Mientras me preparo, tengo en mente dos cosas: Stein y Katie. Aparecen y desaparecen en mis pensamientos como si alguien accionara un interruptor para confirmar que una bombilla funciona.
En la luz la veo a ella, pero en la oscuridad veo el patio de Dickinson como un lienzo cubierto de nieve, sumido en el silencio una vez la ambulancia se ha ido.
Me visto en el salón, tratando de no despertar a Paul. Mientras busco mi reloj me percato de algo: la habitación está más limpia que cuando me fui a la cama. Alguien ha arreglado las alfombras y vaciado los botes de basura. Mala señal: Charlie ha pasado la noche sin dormir.
En ese momento veo un mensaje escrito en el tablero: Tom:
No podía dormir. Me he ido al Ivy a trabajar un poco más. Llama cuando te despiertes.
P.
Al volver a la habitación, veo que la litera de Paul esta vacía. Al mirar de nuevo el tablero, veo los números que hay encima del texto: 2.15. Ha estado fuera toda la noche.
Levanto el auricular de nuevo. Antes de que pueda marcar el número del Salón Presidencial, oigo el tono del contestador.
«Viernes», dice la voz automática cuando presiono los dígitos. «Veintitrés horas, cincuenta y cuatro minutos.»
Lo que sigue es la llamada que no me encontró, la que debió de entrar mientras Paul y yo estábamos en el museo.
«Tom, soy Katie. Pausa. No sé muy bien dónde estás. Tal vez ya estás en camino. Karen y Trish quieren servir el pastel de aniversario, les he dicho que te esperen. Otra pausa. Bueno, supongo que te veré cuando llegues.»
El teléfono me arde en la mano. Allí, en su marco, la fotografía en blanco y negro que compré para el aniversario de Katie tiene un aspecto soso: parece más barata que ayer. Si me pidieran que nombrara a un fotógrafo que no fuera Ansel Adams o Mathew Brady, tendría que preguntarle a alguien. Nunca me he interesado lo suficiente en el pasatiempo de Katie para conocer sus gustos. Tras pensarlo dos veces, decido no llevar la foto.
De camino a la sede del Prince, acelero el paso. Katie me recibe en la entrada y me conduce al cuarto oscuro, cerrando y abriendo puertas a medida que avanzamos. Lleva puesto lo mismo que llevaba en Holder -una camiseta y un par de vaqueros- y el pelo cogido de manera descuidada, como si no esperara compañía. Lleva el cuello de la camiseta arrugado.
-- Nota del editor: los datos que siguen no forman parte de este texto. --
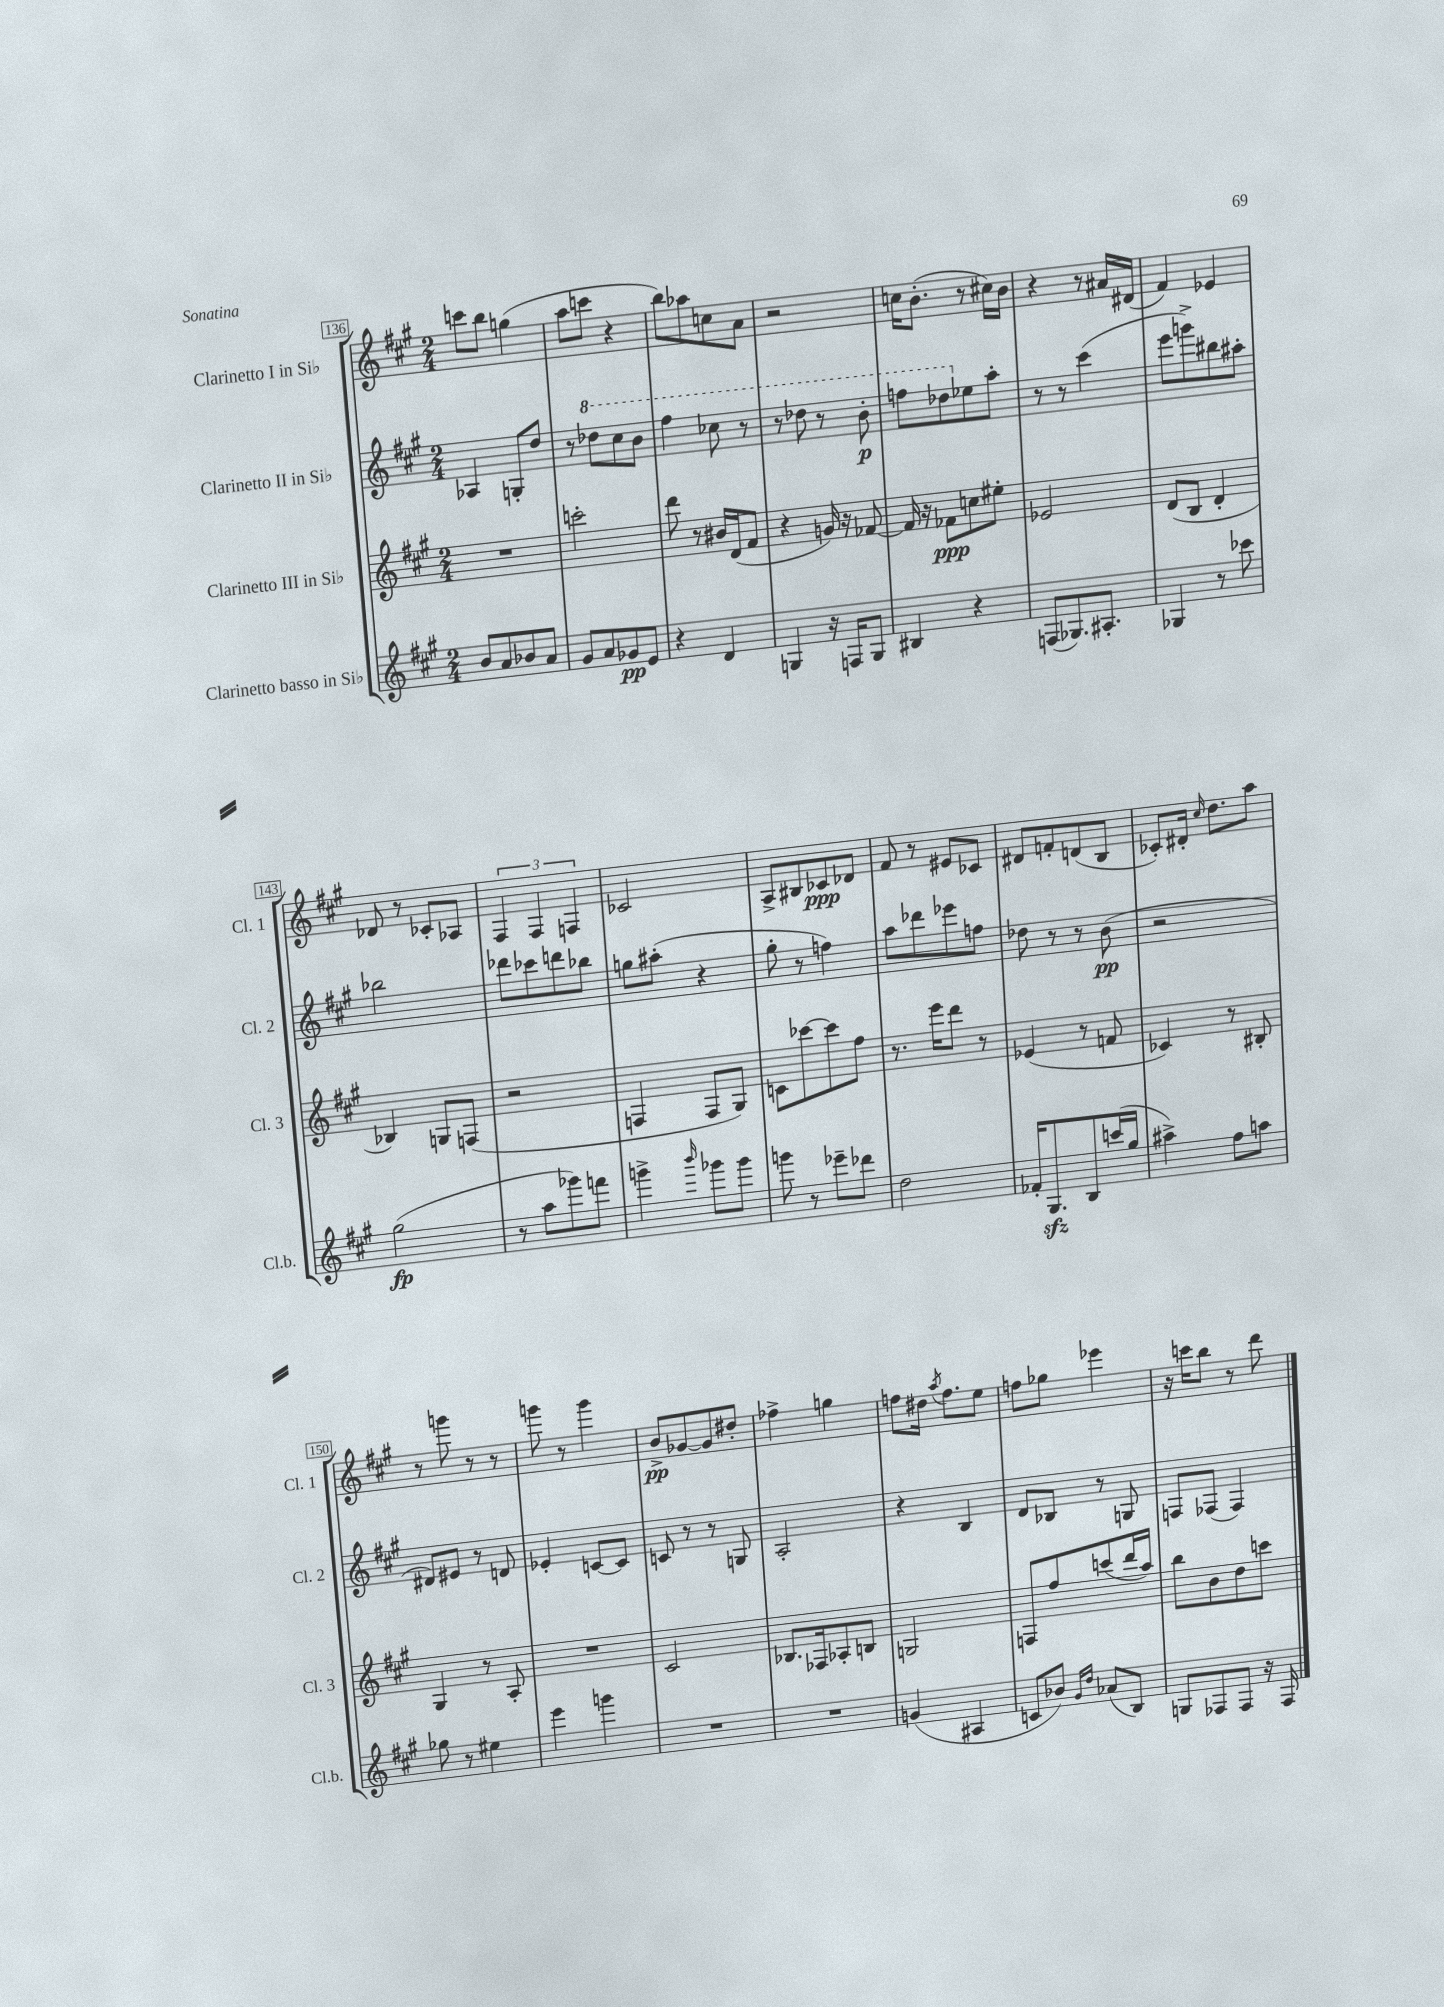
<<
\new StaffGroup <<
\new Staff = "s0" \with { instrumentName = "Clarinetto I in Sib" shortInstrumentName = "Cl. 1" } {
    \clef treble \key a \major \numericTimeSignature \time 2/4
    \autoBeamOff c'''8[ b''8] g''4( |
    a''8[ c'''8] r4 |
    b''8[) aes''8 c''8 a'8] |
    r2 |
    c''16[ b'8.]-.( r8 cis''16[) b'16] |
    r4 r8 ais'16[ dis'16]( |
    fis'4) ees'4 |
    des'8 r8 ces'8[-. aes8] |
    \tuplet 3/2 { fis4 fis4 f4 } |
    ces'2 |
    a8[-> bis8 ces'8\ppp des'8] |
    fis'8 r8 eis'8[ ces'8] |
    dis'8[ f'8-. d'8( b8] |
    ces'8[-.) dis'16]-. \grace { cis''16 } d''8.[ a''8] |
    r8 g'''8 r8 r8 |
    g'''8 r8 g'''4 |
    b'8[->\pp ges'8~ ges'8 dis''8]-. |
    fes''4-> g''4 |
    f''8[ dis''16] \acciaccatura { a''8 } f''8.[ e''8] |
    f''8[ ges''8] ees'''4 |
    r16 c'''16[ b''8] r8 d'''8 \bar "|." |
}
\new Staff = "s1" \with { instrumentName = "Clarinetto II in Sib" shortInstrumentName = "Cl. 2" } {
    \clef treble \key a \major \numericTimeSignature \time 2/4
    \autoBeamOff aes4 g8[-. d''8] |
    r8 \ottava #1 des'''8[ cis'''8 b''8] |
    fis'''4 ces'''8 r8 |
    r8 des'''8 r8 b''8-.\p |
    f'''8[ des'''8 \ottava #0 ees''8 a''8]-. |
    r8 r8 cis'''4( |
    e'''8[ g'''8->) bis''8 ais''8]-. |
    bes''2 |
    des'''8[ ces'''8 d'''8 bes''8] |
    g''8[ ais''8]-.( r4 |
    gis''8-. r8 f''4) |
    a''8[ des'''8 ees'''8 f''8] |
    des''8 r8 r8 b'8\pp( |
    r2 |
    dis'8[) eis'8] r8 d'8 |
    ees'4-. c'8[~ c'8] |
    c'8 r8 r8 g8 |
    a2-. |
    r4 b4 |
    d'8[ bes8] r8 g8 |
    f8[ fes8]( fes4) \bar "|." |
}
\new Staff = "s2" \with { instrumentName = "Clarinetto III in Sib" shortInstrumentName = "Cl. 3" } {
    \clef treble \key a \major \numericTimeSignature \time 2/4
    \autoBeamOff R2 |
    c'''2-. |
    d'''8 r8 bis'16[ d'16( fis'8] |
    r4 g'16) r16 fes'8~ |
    fes'16 r16 fes'8[\ppp c''8 eis''8]-. |
    ees'2 |
    d'8[( b8] d'4-. |
    bes4) g8[ f8]( |
    r2 |
    f4 f8[ gis8]) |
    c'8[ ces'''8~ ces'''8 fis''8] |
    r8. e'''16[ d'''8] r8 |
    ees'4( r8 f'8 |
    ces'4) r8 bis8-. |
    gis4 r8 a8-. |
    R2 |
    cis'2 |
    bes8.[ fes16 aes8-. b8] |
    g2 |
    f8[ fis''8 c'''8( d'''16 a''16]) |
    b''8[ b'8 d''8 c'''8] \bar "|." |
}
\new Staff = "s3" \with { instrumentName = "Clarinetto basso in Sib" shortInstrumentName = "Cl.b." } {
    \clef treble \key a \major \numericTimeSignature \time 2/4
    \autoBeamOff b'8[ a'8 bes'8 a'8] |
    gis'8[ a'8 ges'8\pp e'8] |
    r4 d'4 |
    g4 r16 f16[ g8] |
    bis4 r4 |
    f8[( ges8.) ais8.]-. |
    ges4 r8 ces'''8 |
    gis''2\fp( |
    r8 a''8[ ges'''8) f'''8] |
    g'''4-> \grace { b'''16 } ges'''8[ ges'''8] |
    g'''8 r8 ees'''8[-- des'''8] |
    d''2 |
    fes'16[-. gis8.\sfz b8 c'''16( gis''16] |
    ais''4->) fis''8[ a''8] |
    ges''8 r8 eis''4 |
    e'''4 g'''4 |
    R2 |
    R2 |
    g'4( ais4 |
    c'8[ bes'8]) \grace { gis'16[ d''16] } aes'8[( b8]) |
    g8[ fes8 fes8] r16 fes16 \bar "|." |
}
>>
>>
\layout { \context { \Score currentBarNumber = #136 \override BarNumber.stencil = #(make-stencil-boxer 0.1 0.3 ly:text-interface::print) } }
Veo un collar de oro sobre su clavícula, y mis ojos se enredan después en un roto diminuto que hay sobre el muslo de sus vaqueros, a través del cual se asoma el blanco de su piel.
– Tom -dice, señalando a una chica que está sentada frente al ordenador de la esquina-, quiero presentarte a alguien. Sam Felton.
Sam sonríe como si me conociera. Lleva pantalones de hockey sobre hierba y una camiseta de manga larga que pone
SI EL PERIODISMO FUERA FÁCIL, NEWSWEEK LO PRACTICARÍA.
Después de buscar un botón en la micrograbadora que tiene al lado, se quita el auricular de la oreja.
– ¿Tu cita de esta noche? -le dice a Katie sólo para asegurarse de haber escuchado bien.
Katie dice que sí, pero no añade lo que yo esperaba: mi novio.
– Sam está trabajando en la noticia de Bill Stein -dice.